[Records from a data collection]
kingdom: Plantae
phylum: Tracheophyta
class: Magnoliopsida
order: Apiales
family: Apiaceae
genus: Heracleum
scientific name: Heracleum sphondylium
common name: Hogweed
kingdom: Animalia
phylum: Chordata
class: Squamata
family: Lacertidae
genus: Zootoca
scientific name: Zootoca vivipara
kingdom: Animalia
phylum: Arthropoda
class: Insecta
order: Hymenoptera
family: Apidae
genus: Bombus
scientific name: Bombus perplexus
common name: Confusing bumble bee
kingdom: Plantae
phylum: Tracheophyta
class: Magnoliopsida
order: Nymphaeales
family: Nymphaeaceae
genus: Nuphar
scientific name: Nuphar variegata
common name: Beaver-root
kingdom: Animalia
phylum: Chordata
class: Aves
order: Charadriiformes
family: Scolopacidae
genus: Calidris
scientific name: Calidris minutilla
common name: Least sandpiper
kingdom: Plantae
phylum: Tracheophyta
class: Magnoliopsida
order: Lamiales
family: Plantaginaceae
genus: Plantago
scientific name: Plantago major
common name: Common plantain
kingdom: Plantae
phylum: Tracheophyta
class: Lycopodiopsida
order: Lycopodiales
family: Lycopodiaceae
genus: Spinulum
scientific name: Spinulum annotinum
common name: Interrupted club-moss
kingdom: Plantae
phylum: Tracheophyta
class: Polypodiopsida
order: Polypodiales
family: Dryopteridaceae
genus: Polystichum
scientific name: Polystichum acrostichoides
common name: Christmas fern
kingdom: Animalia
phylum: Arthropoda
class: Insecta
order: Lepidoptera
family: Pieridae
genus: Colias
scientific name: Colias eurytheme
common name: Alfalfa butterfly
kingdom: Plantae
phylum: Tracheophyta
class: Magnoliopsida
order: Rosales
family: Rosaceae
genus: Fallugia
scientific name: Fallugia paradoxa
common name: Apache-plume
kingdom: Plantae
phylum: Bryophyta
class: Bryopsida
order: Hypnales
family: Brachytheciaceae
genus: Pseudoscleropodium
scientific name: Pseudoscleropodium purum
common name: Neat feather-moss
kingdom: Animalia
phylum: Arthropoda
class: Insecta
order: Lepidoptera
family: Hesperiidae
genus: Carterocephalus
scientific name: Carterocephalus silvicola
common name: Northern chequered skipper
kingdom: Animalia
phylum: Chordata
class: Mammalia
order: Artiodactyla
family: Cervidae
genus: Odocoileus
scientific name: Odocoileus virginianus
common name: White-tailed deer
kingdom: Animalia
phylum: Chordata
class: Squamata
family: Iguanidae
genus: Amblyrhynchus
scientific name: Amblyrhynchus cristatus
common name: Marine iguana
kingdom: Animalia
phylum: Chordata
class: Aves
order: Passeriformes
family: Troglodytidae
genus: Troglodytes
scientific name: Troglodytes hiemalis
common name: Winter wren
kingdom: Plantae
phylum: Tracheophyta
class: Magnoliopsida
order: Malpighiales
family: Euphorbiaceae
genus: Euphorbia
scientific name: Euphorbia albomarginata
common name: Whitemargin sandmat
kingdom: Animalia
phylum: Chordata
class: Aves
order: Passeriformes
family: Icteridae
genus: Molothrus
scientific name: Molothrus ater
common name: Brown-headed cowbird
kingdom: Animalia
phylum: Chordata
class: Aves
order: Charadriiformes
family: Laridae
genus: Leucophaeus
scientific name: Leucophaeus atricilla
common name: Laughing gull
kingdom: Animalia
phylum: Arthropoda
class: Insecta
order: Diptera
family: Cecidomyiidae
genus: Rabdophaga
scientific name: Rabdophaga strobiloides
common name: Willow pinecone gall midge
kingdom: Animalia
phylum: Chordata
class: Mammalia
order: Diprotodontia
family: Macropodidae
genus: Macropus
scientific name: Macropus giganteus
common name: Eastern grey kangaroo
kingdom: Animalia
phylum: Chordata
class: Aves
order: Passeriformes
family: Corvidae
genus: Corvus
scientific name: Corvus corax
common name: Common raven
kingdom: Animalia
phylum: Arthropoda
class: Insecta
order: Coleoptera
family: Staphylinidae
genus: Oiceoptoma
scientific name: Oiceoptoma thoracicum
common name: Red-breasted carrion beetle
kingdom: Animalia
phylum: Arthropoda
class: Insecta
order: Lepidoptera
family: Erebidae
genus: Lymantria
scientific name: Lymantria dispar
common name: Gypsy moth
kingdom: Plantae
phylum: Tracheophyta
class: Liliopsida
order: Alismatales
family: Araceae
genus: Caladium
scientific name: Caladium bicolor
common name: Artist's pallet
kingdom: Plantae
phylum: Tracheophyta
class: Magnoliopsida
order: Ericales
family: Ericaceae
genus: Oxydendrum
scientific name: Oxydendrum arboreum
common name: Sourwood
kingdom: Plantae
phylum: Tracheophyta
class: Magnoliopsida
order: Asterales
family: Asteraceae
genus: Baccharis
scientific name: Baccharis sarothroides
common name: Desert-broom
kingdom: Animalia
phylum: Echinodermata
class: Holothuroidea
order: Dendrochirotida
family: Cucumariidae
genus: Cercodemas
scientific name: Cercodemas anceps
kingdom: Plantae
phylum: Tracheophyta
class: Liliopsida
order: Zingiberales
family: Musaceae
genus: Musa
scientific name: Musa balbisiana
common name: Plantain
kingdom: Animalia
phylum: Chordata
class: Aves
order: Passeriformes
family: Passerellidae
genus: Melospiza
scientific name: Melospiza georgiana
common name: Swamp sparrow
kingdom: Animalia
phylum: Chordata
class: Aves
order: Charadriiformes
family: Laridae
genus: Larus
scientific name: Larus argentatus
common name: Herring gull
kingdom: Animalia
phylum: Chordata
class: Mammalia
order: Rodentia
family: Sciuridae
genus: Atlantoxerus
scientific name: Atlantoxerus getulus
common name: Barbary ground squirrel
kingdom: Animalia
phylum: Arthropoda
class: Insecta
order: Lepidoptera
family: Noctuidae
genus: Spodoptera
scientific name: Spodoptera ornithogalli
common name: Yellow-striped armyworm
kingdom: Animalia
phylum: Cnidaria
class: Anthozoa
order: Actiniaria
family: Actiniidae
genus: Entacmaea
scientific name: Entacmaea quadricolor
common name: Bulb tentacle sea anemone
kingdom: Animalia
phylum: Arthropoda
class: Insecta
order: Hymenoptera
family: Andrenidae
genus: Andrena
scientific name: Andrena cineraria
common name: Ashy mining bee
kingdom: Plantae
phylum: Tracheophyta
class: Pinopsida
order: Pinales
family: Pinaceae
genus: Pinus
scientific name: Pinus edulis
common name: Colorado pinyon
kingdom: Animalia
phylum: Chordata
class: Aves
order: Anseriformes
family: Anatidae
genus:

▶ _Exercise aim_
Please convert the lines of all the items above into one numbered list, leaving out any blank lines.

▶ _Answer to the exercise_
1. kingdom: Plantae
2. phylum: Tracheophyta
3. class: Magnoliopsida
4. order: Apiales
5. family: Apiaceae
6. genus: Heracleum
7. scientific name: Heracleum sphondylium
8. common name: Hogweed
9. kingdom: Animalia
10. phylum: Chordata
11. class: Squamata
12. family: Lacertidae
13. genus: Zootoca
14. scientific name: Zootoca vivipara
15. kingdom: Animalia
16. phylum: Arthropoda
17. class: Insecta
18. order: Hymenoptera
19. family: Apidae
20. genus: Bombus
21. scientific name: Bombus perplexus
22. common name: Confusing bumble bee
23. kingdom: Plantae
24. phylum: Tracheophyta
25. class: Magnoliopsida
26. order: Nymphaeales
27. family: Nymphaeaceae
28. genus: Nuphar
29. scientific name: Nuphar variegata
30. common name: Beaver-root
31. kingdom: Animalia
32. phylum: Chordata
33. class: Aves
34. order: Charadriiformes
35. family: Scolopacidae
36. genus: Calidris
37. scientific name: Calidris minutilla
38. common name: Least sandpiper
39. kingdom: Plantae
40. phylum: Tracheophyta
41. class: Magnoliopsida
42. order: Lamiales
43. family: Plantaginaceae
44. genus: Plantago
45. scientific name: Plantago major
46. common name: Common plantain
47. kingdom: Plantae
48. phylum: Tracheophyta
49. class: Lycopodiopsida
50. order: Lycopodiales
51. family: Lycopodiaceae
52. genus: Spinulum
53. scientific name: Spinulum annotinum
54. common name: Interrupted club-moss
55. kingdom: Plantae
56. phylum: Tracheophyta
57. class: Polypodiopsida
58. order: Polypodiales
59. family: Dryopteridaceae
60. genus: Polystichum
61. scientific name: Polystichum acrostichoides
62. common name: Christmas fern
63. kingdom: Animalia
64. phylum: Arthropoda
65. class: Insecta
66. order: Lepidoptera
67. family: Pieridae
68. genus: Colias
69. scientific name: Colias eurytheme
70. common name: Alfalfa butterfly
71. kingdom: Plantae
72. phylum: Tracheophyta
73. class: Magnoliopsida
74. order: Rosales
75. family: Rosaceae
76. genus: Fallugia
77. scientific name: Fallugia paradoxa
78. common name: Apache-plume
79. kingdom: Plantae
80. phylum: Bryophyta
81. class: Bryopsida
82. order: Hypnales
83. family: Brachytheciaceae
84. genus: Pseudoscleropodium
85. scientific name: Pseudoscleropodium purum
86. common name: Neat feather-moss
87. kingdom: Animalia
88. phylum: Arthropoda
89. class: Insecta
90. order: Lepidoptera
91. family: Hesperiidae
92. genus: Carterocephalus
93. scientific name: Carterocephalus silvicola
94. common name: Northern chequered skipper
95. kingdom: Animalia
96. phylum: Chordata
97. class: Mammalia
98. order: Artiodactyla
99. family: Cervidae
100. genus: Odocoileus
101. scientific name: Odocoileus virginianus
102. common name: White-tailed deer
103. kingdom: Animalia
104. phylum: Chordata
105. class: Squamata
106. family: Iguanidae
107. genus: Amblyrhynchus
108. scientific name: Amblyrhynchus cristatus
109. common name: Marine iguana
110. kingdom: Animalia
111. phylum: Chordata
112. class: Aves
113. order: Passeriformes
114. family: Troglodytidae
115. genus: Troglodytes
116. scientific name: Troglodytes hiemalis
117. common name: Winter wren
118. kingdom: Plantae
119. phylum: Tracheophyta
120. class: Magnoliopsida
121. order: Malpighiales
122. family: Euphorbiaceae
123. genus: Euphorbia
124. scientific name: Euphorbia albomarginata
125. common name: Whitemargin sandmat
126. kingdom: Animalia
127. phylum: Chordata
128. class: Aves
129. order: Passeriformes
130. family: Icteridae
131. genus: Molothrus
132. scientific name: Molothrus ater
133. common name: Brown-headed cowbird
134. kingdom: Animalia
135. phylum: Chordata
136. class: Aves
137. order: Charadriiformes
138. family: Laridae
139. genus: Leucophaeus
140. scientific name: Leucophaeus atricilla
141. common name: Laughing gull
142. kingdom: Animalia
143. phylum: Arthropoda
144. class: Insecta
145. order: Diptera
146. family: Cecidomyiidae
147. genus: Rabdophaga
148. scientific name: Rabdophaga strobiloides
149. common name: Willow pinecone gall midge
150. kingdom: Animalia
151. phylum: Chordata
152. class: Mammalia
153. order: Diprotodontia
154. family: Macropodidae
155. genus: Macropus
156. scientific name: Macropus giganteus
157. common name: Eastern grey kangaroo
158. kingdom: Animalia
159. phylum: Chordata
160. class: Aves
161. order: Passeriformes
162. family: Corvidae
163. genus: Corvus
164. scientific name: Corvus corax
165. common name: Common raven
166. kingdom: Animalia
167. phylum: Arthropoda
168. class: Insecta
169. order: Coleoptera
170. family: Staphylinidae
171. genus: Oiceoptoma
172. scientific name: Oiceoptoma thoracicum
173. common name: Red-breasted carrion beetle
174. kingdom: Animalia
175. phylum: Arthropoda
176. class: Insecta
177. order: Lepidoptera
178. family: Erebidae
179. genus: Lymantria
180. scientific name: Lymantria dispar
181. common name: Gypsy moth
182. kingdom: Plantae
183. phylum: Tracheophyta
184. class: Liliopsida
185. order: Alismatales
186. family: Araceae
187. genus: Caladium
188. scientific name: Caladium bicolor
189. common name: Artist's pallet
190. kingdom: Plantae
191. phylum: Tracheophyta
192. class: Magnoliopsida
193. order: Ericales
194. family: Ericaceae
195. genus: Oxydendrum
196. scientific name: Oxydendrum arboreum
197. common name: Sourwood
198. kingdom: Plantae
199. phylum: Tracheophyta
200. class: Magnoliopsida
201. order: Asterales
202. family: Asteraceae
203. genus: Baccharis
204. scientific name: Baccharis sarothroides
205. common name: Desert-broom
206. kingdom: Animalia
207. phylum: Echinodermata
208. class: Holothuroidea
209. order: Dendrochirotida
210. family: Cucumariidae
211. genus: Cercodemas
212. scientific name: Cercodemas anceps
213. kingdom: Plantae
214. phylum: Tracheophyta
215. class: Liliopsida
216. order: Zingiberales
217. family: Musaceae
218. genus: Musa
219. scientific name: Musa balbisiana
220. common name: Plantain
221. kingdom: Animalia
222. phylum: Chordata
223. class: Aves
224. order: Passeriformes
225. family: Passerellidae
226. genus: Melospiza
227. scientific name: Melospiza georgiana
228. common name: Swamp sparrow
229. kingdom: Animalia
230. phylum: Chordata
231. class: Aves
232. order: Charadriiformes
233. family: Laridae
234. genus: Larus
235. scientific name: Larus argentatus
236. common name: Herring gull
237. kingdom: Animalia
238. phylum: Chordata
239. class: Mammalia
240. order: Rodentia
241. family: Sciuridae
242. genus: Atlantoxerus
243. scientific name: Atlantoxerus getulus
244. common name: Barbary ground squirrel
245. kingdom: Animalia
246. phylum: Arthropoda
247. class: Insecta
248. order: Lepidoptera
249. family: Noctuidae
250. genus: Spodoptera
251. scientific name: Spodoptera ornithogalli
252. common name: Yellow-striped armyworm
253. kingdom: Animalia
254. phylum: Cnidaria
255. class: Anthozoa
256. order: Actiniaria
257. family: Actiniidae
258. genus: Entacmaea
259. scientific name: Entacmaea quadricolor
260. common name: Bulb tentacle sea anemone
261. kingdom: Animalia
262. phylum: Arthropoda
263. class: Insecta
264. order: Hymenoptera
265. family: Andrenidae
266. genus: Andrena
267. scientific name: Andrena cineraria
268. common name: Ashy mining bee
269. kingdom: Plantae
270. phylum: Tracheophyta
271. class: Pinopsida
272. order: Pinales
273. family: Pinaceae
274. genus: Pinus
275. scientific name: Pinus edulis
276. common name: Colorado pinyon
277. kingdom: Animalia
278. phylum: Chordata
279. class: Aves
280. order: Anseriformes
281. family: Anatidae
282. genus:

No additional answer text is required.